Need I say that it was Alpha and Omega who first thought of and then created the common graces of oxygen, stretching, flexibility, breathing, and soothing music?
My natural response to any deep-breathing exercises is an emotionally felt love of God. Soon after I take off my socks and do a couple of poses, spontaneous prayers soar to Christ. Give me five minutes of yoga, and my mind immediately goes to the metaphor of God's spirit being as omnipresent and as necessary as the air.
In the same way that measured breathing is essential to yoga, the Spirit—which in both biblical Greek and Hebrew also means breath—is indispensable to my soul. Breathe in. Breathe out. Holy Spirit in. Anything that's not from God out. Come Holy Spirit. Renew my mind. In. Out. Thank. You. As I twist my body into places it hadn't been before, I can't help but pray this. Why fix what ain't broke?
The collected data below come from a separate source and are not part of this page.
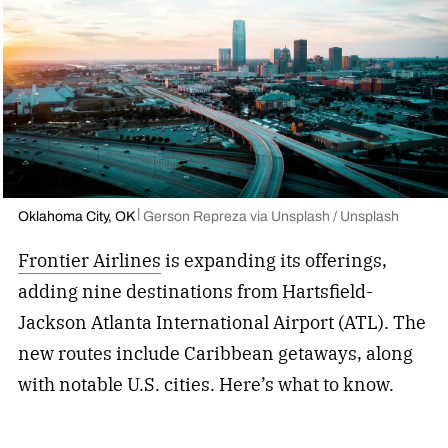
Oklahoma City, OK
Gerson Repreza via Unsplash / Unsplash
Frontier Airlines
is expanding its offerings,
adding nine destinations from Hartsfield-
Jackson Atlanta International Airport (ATL). The
new routes include Caribbean getaways, along
with notable U.S. cities. Here’s what to know.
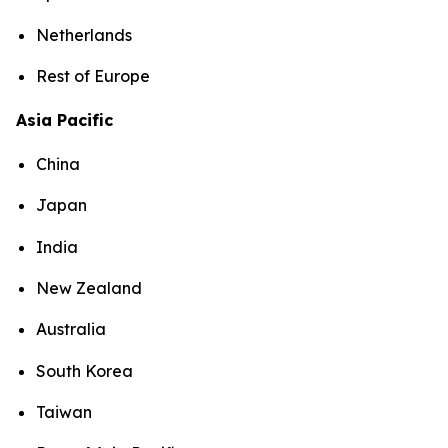
Netherlands
Rest of Europe
Asia Pacific
China
Japan
India
New Zealand
Australia
South Korea
Taiwan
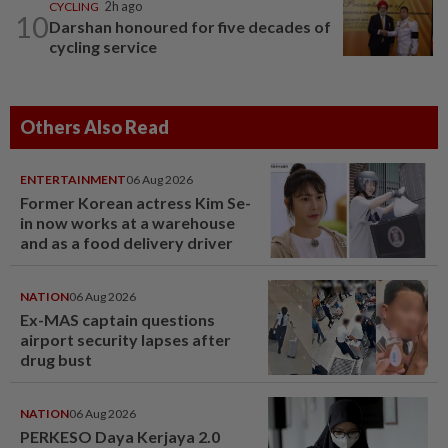
CYCLING
2h ago
10
Darshan honoured for five decades of
cycling service
Others Also Read
ENTERTAINMENT
06 Aug 2026
Former Korean actress Kim Se-
in now works at a warehouse
and as a food delivery driver
NATION
06 Aug 2026
Ex-MAS captain questions
airport security lapses after
drug bust
NATION
06 Aug 2026
PERKESO Daya Kerjaya 2.0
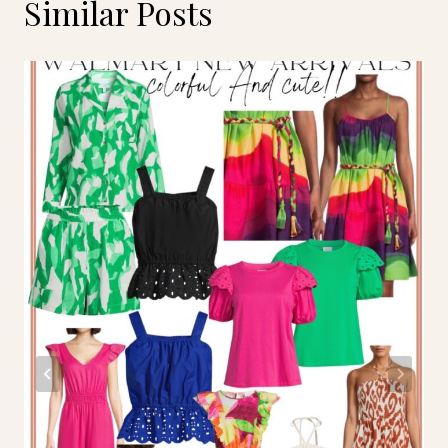
Similar Posts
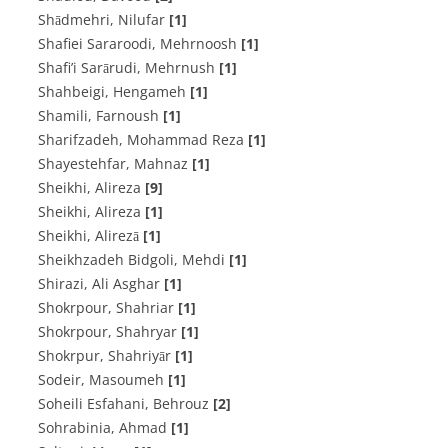
Shādmehri, Nilufar
[1]
Shafiei Sararoodi, Mehrnoosh
[1]
Shafi’i Sarārudi, Mehrnush
[1]
Shahbeigi, Hengameh
[1]
Shamili, Farnoush
[1]
Sharifzadeh, Mohammad Reza
[1]
Shayestehfar, Mahnaz
[1]
Sheikhi, Alireza
[9]
Sheikhi, Alireza
[1]
Sheikhi, Alirezā
[1]
Sheikhzadeh Bidgoli, Mehdi
[1]
Shirazi, Ali Asghar
[1]
Shokrpour, Shahriar
[1]
Shokrpour, Shahryar
[1]
Shokrpur, Shahriyār
[1]
Sodeir, Masoumeh
[1]
Soheili Esfahani, Behrouz
[2]
Sohrabinia, Ahmad
[1]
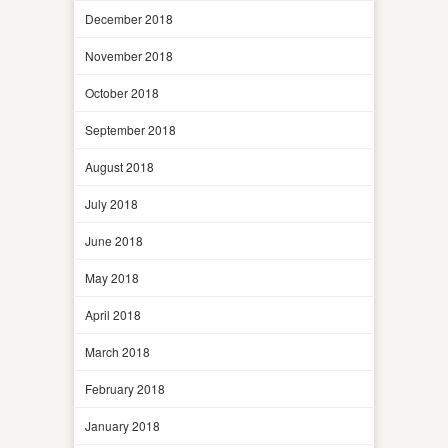
December 2018
November 2018
October 2018
September 2018
August 2018
July 2018
June 2018
May 2018
April 2018
March 2018
February 2018
January 2018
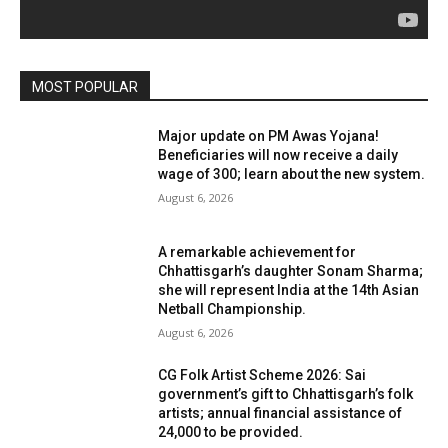
MOST POPULAR
Major update on PM Awas Yojana!
Beneficiaries will now receive a daily
wage of ₹300; learn about the new system.
August 6, 2026
A remarkable achievement for
Chhattisgarh’s daughter Sonam Sharma;
she will represent India at the 14th Asian
Netball Championship.
August 6, 2026
CG Folk Artist Scheme 2026: Sai
government’s gift to Chhattisgarh’s folk
artists; annual financial assistance of
₹24,000 to be provided.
Last week on the magazine's Web site, Robaina came back with a response. In "Take a Pass on Yoga", Robaina explained her own battles with the influences of New Ageism, and she admitted that Tennant has every right to practice yoga and is probably strong enough to overcome any of its negative influences. However, Robaina wondered how a Christian practicing yoga might influence weaker sisters and brothers in Christ:
Agnieszka references 1 Corinthians 8 in her article to illustrate how yoga might not cause a strong Christian to stumble. But she doesn't mention the last part of the passage, where Paul goes on to say:
"Be careful, however, that the exercise of your freedom does not become a stumbling block to the weak. For if anyone with a weak conscience sees you who have this knowledge eating in an idol's temple, won't he be emboldened to eat what has been sacrificed to idols? So this weak brother, for whom Christ died, is destroyed by your knowledge. When you sin against your brothers in this way and wound their weak conscience, you sin against Christ" (verses 9-12).
And I'll admit it—I loved yoga. Perhaps I'm even a strong enough Christian now to begin a yoga class again. But my decision to say no to yoga isn't just about me. Children are being exposed to yoga's spiritualism at school and in after-school programs. (I remember being taken through a guided meditation as a teen at a youth recreation program, though I had no idea what it was at the time.) And I've read many stories about doctors who encourage the elderly, depressed patients, the mentally ill, and terminal patients to practice yoga for its mental and spiritual benefits—as if there is no better comfort available in the world than yoga.
So even if I'm strong enough, how can I support a practice that seems to be targeting the young and the weak? I take 1 Corinthians 8:13 most seriously: "Therefore, if what I eat causes my brother to fall into sin, I will never eat meat again, so that I will not cause him to fall."
What do you think? Should Christians practice yoga, or should they seek out a Christian-based alternative in order to not tempt themselves or their brothers and sisters in Christ?